Apache Kafka Gives Large-Scale Image Processing a Boost
March 13, 2017 Ben Cotton
The digital world is becoming ever more visual. From webcams and drones to closed-circuit television and high-resolution satellites, the number of images created on a daily basis is increasing and in many cases, these images need to be processed in real- or near-real-time.
This is a computationally-demanding task on multiple axes: both computation and memory. Single-machine environments often lack sufficient memory for processing large, high-resolution streams in real time. Multi-machine environments add communication and coordination overhead. Essentially, the issue is that hardware configurations are often optimized on a single axis. This could be computation (enhanced with accelerators like GPGPUs or coprocessors like the Intel Xeon Phi), memory, or storage bandwidth. Real-time processing of streaming video data requires both fast computation and large amounts of in-memory storage. Meeting both needs in a single box can be prohibitively expensive for all but the most well-funded operations.
Where hardware cannot meet the need, software steps up. This is the premise of decades of distributed computing projects. At the Seventh International Conference on Computer Science and Information Technology held in Zurich, Switzerland last month, two researchers from the Department of Electrical Engineering at Korea University presented a paper outlining their software-based approach to solving this problem.
Yoon-Ki Kim and Chang-Sung Jeong developed a distributed system based on Apache Kafka to process video streams in real time. Image frames are first published to Kafka by the camera or a remote receiver. Processing nodes subscribe to the Kafka broker, pulling data to process as capacity is available. This pull model is key to real-time processing, since it allows the processing nodes to keep themselves full instead of relying on communication back and forth with a push-based model. Breaking out multiple channels into their own Kafka topic improves the throughput when accompanied with an increase in node count.

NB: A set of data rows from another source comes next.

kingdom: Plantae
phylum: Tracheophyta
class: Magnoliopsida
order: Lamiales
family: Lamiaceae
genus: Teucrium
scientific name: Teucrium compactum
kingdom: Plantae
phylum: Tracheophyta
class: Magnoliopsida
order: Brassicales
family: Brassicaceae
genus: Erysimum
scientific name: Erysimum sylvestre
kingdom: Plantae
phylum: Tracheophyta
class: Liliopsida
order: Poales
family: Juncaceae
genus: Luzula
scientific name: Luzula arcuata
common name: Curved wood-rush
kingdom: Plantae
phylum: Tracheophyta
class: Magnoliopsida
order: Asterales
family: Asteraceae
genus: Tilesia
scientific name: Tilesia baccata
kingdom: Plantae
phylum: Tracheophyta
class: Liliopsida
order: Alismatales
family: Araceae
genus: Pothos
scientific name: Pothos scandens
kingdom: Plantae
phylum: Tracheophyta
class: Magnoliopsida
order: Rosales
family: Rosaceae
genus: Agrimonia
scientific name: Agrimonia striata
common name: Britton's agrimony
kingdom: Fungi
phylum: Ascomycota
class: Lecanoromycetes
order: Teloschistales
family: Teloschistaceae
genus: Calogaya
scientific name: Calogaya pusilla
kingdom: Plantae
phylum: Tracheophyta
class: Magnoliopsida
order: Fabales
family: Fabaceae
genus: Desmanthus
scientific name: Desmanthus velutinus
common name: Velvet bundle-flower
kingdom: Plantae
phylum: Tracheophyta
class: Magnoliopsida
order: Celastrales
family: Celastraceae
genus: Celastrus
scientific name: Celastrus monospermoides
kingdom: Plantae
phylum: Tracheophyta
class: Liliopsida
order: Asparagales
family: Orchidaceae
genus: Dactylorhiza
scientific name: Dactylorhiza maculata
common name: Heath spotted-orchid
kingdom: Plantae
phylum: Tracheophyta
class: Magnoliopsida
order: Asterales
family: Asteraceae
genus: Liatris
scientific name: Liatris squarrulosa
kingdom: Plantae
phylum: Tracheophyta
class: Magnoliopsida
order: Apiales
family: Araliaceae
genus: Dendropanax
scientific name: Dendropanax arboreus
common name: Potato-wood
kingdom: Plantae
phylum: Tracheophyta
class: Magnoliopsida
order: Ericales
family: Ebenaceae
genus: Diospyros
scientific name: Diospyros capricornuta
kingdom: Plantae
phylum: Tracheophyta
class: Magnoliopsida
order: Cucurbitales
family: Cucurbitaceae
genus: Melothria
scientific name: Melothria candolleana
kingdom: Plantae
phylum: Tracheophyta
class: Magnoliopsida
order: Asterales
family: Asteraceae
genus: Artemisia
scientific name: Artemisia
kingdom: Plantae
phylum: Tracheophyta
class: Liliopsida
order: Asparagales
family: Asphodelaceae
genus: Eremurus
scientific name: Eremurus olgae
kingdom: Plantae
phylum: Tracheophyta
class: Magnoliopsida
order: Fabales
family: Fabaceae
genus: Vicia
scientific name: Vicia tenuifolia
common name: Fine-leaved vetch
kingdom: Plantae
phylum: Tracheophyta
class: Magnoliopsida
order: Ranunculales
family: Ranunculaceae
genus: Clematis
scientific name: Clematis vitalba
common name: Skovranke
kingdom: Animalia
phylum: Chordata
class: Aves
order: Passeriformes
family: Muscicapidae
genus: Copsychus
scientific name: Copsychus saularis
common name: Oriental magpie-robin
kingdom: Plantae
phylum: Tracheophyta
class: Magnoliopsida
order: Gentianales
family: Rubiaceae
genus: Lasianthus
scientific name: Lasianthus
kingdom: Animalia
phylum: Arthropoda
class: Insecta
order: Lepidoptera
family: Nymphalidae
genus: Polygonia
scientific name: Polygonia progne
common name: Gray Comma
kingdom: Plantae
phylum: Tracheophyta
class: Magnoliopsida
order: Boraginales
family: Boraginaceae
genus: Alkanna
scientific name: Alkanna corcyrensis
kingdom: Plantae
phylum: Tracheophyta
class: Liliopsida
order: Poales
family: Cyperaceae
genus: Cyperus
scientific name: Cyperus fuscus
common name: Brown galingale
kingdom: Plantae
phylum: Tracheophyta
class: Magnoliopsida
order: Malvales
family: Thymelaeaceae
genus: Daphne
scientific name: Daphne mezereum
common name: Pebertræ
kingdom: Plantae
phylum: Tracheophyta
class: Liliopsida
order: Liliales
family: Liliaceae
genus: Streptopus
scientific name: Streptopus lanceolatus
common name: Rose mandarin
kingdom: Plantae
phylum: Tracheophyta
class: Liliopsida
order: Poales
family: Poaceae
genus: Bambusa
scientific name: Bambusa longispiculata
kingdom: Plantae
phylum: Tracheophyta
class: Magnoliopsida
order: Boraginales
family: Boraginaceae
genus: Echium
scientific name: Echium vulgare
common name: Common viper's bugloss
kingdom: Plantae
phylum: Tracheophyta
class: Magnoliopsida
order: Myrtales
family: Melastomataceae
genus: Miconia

“Although the GPU is well suited for high-speed processing of images, it still has limited memory capacity. Using Kafka to distributed environment allows overcoming of the memory capacity that cannot be accommodated by one node. In particular, since image data can be stored in the file system, it is advantageous to handle large-scale images without data loss.”
Although the focus here is on computation and memory, disk performance plays a role as well. The Hadoop Image Processing Interface (HIPI) is a similar project using Hadoop MapReduce to distribute computation tasks. Kim and Jeong considered HIPI to be unsuitable for real-time processing in part due to the I/O patterns of the Hadoop Distributed File System (HDFS). HDFS uses a random-access pattern, which can lead to disk I/O being a bottleneck. Kafka avoids this issue by using sequential access.
“Apache Kafka is a distributed messaging system for log processing. Kafka uses Zookeeper to organize several distributed nodes for storing data in real time stably. It also stores data in several messaging topics. It provides a messaging queue that allows nodes that need a message to access and process it.”
Using a software system to efficiently parallelize the computation makes real-time processing of large image streams allows for “normal” high-performance computing hardware to be used. This makes it a viable option for many use cases, from the frivolous addition of visual effects on social media and video chat applications, to serious applications like object recognition for defense. But as the problem was created by hardware, so might it be addressed by hardware in the future. Increasing the amount of memory per core (or GPU) or perhaps the future broad availability of processing-in-memory could address the constraints imposed by current hardware. At least until the size and resolution of the images to be processed leapfrogs ahead again.